Now, Licht has countered that with his ability to find starting caliber players in undrafted free agency, so those misses don’t hurt nearly as bad as they could. All that considered, why not take a shot on a project quarterback on day three to see if he can develop in Winston’s backup?
You look at a guy like Brad Kaaya from Miami (FL) who could very well be available in the fifth, maybe even sixth round and think about some of the flashes he had in college. He has the tools for becoming a decent NFL quarterback but certainly a top notch number two. A player like Josh Dobbs from Tennessee, Chad Kelly from Ole Miss, or Trevor Knight from Texas A&M. These are guys that no one is pegging as a starter – at least not anytime soon.

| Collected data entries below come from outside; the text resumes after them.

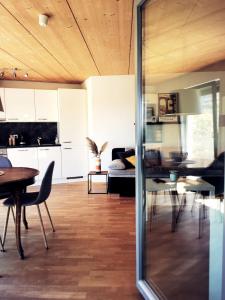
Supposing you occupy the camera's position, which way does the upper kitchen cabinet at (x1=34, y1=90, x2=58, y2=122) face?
facing the viewer

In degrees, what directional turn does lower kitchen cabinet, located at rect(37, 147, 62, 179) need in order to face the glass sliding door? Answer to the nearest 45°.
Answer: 0° — it already faces it

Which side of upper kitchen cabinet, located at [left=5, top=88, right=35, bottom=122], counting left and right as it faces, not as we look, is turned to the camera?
front

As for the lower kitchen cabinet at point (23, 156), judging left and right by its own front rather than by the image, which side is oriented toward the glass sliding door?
front

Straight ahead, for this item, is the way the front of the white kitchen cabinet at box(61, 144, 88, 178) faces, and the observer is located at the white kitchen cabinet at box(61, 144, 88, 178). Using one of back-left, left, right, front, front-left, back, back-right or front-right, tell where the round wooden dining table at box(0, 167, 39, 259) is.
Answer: front

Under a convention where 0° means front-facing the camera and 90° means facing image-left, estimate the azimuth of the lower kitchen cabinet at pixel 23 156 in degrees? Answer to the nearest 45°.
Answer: approximately 0°

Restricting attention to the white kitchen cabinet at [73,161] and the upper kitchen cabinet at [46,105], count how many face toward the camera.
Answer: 2

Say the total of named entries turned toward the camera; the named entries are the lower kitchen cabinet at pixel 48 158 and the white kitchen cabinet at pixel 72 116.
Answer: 2

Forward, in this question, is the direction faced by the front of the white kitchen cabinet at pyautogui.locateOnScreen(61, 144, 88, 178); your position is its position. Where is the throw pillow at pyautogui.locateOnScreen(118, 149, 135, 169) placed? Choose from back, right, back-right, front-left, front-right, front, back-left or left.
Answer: front-left

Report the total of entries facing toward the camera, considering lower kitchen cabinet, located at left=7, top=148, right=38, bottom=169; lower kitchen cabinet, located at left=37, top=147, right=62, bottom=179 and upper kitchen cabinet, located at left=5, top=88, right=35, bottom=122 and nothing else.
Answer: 3

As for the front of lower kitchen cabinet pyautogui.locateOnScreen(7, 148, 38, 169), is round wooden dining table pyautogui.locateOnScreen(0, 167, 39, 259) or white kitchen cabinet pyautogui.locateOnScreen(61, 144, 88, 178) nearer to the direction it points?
the round wooden dining table

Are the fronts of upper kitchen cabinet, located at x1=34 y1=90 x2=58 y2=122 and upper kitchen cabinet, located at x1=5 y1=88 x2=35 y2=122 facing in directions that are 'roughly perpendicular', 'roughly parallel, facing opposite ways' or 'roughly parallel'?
roughly parallel
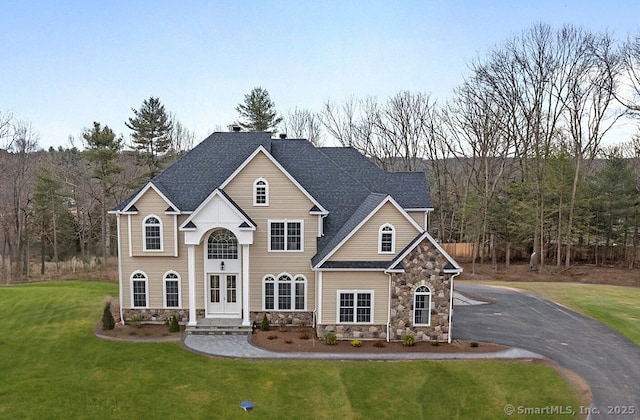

All of these quarterbacks are projects – developmental guys – that will have to sit and learn for a few years. The Bucs would be taking a calculated risk in drafting one if they are sitting there in the sixth, maybe even as high as the fifth, round if they feel the player can truly develop into something. Why?
Again, look at the Patriots model – where Jason Licht cut his teeth in the NFL.
The Bucs are in a position where outside of a few positions that would be addressed in the first two days, they are beginning to draft strictly for depth. They have their pieces in place to compete and compete now. So why draft a linebacker or corner that may not be good enough to make the team outside of maybe on special teams when you can take a quarterback you feel may develop into a starting caliber player – see Mike Glennon – that could win you a few games if he has to or you can trade him to a quarterback desperate team.
If there’s a chance a player you take late day three isn’t going to make the team, as we’ve seen all too often the past few seasons, taking one of these project quarterbacks is a wise investment. You could be drafting an insurance policy for your team if disaster strikes or you can be grooming trade bait for two-to-three seasons from now.
It’s something the Buccaneers are likely considering and may go for. Don’t be surprised if it happens.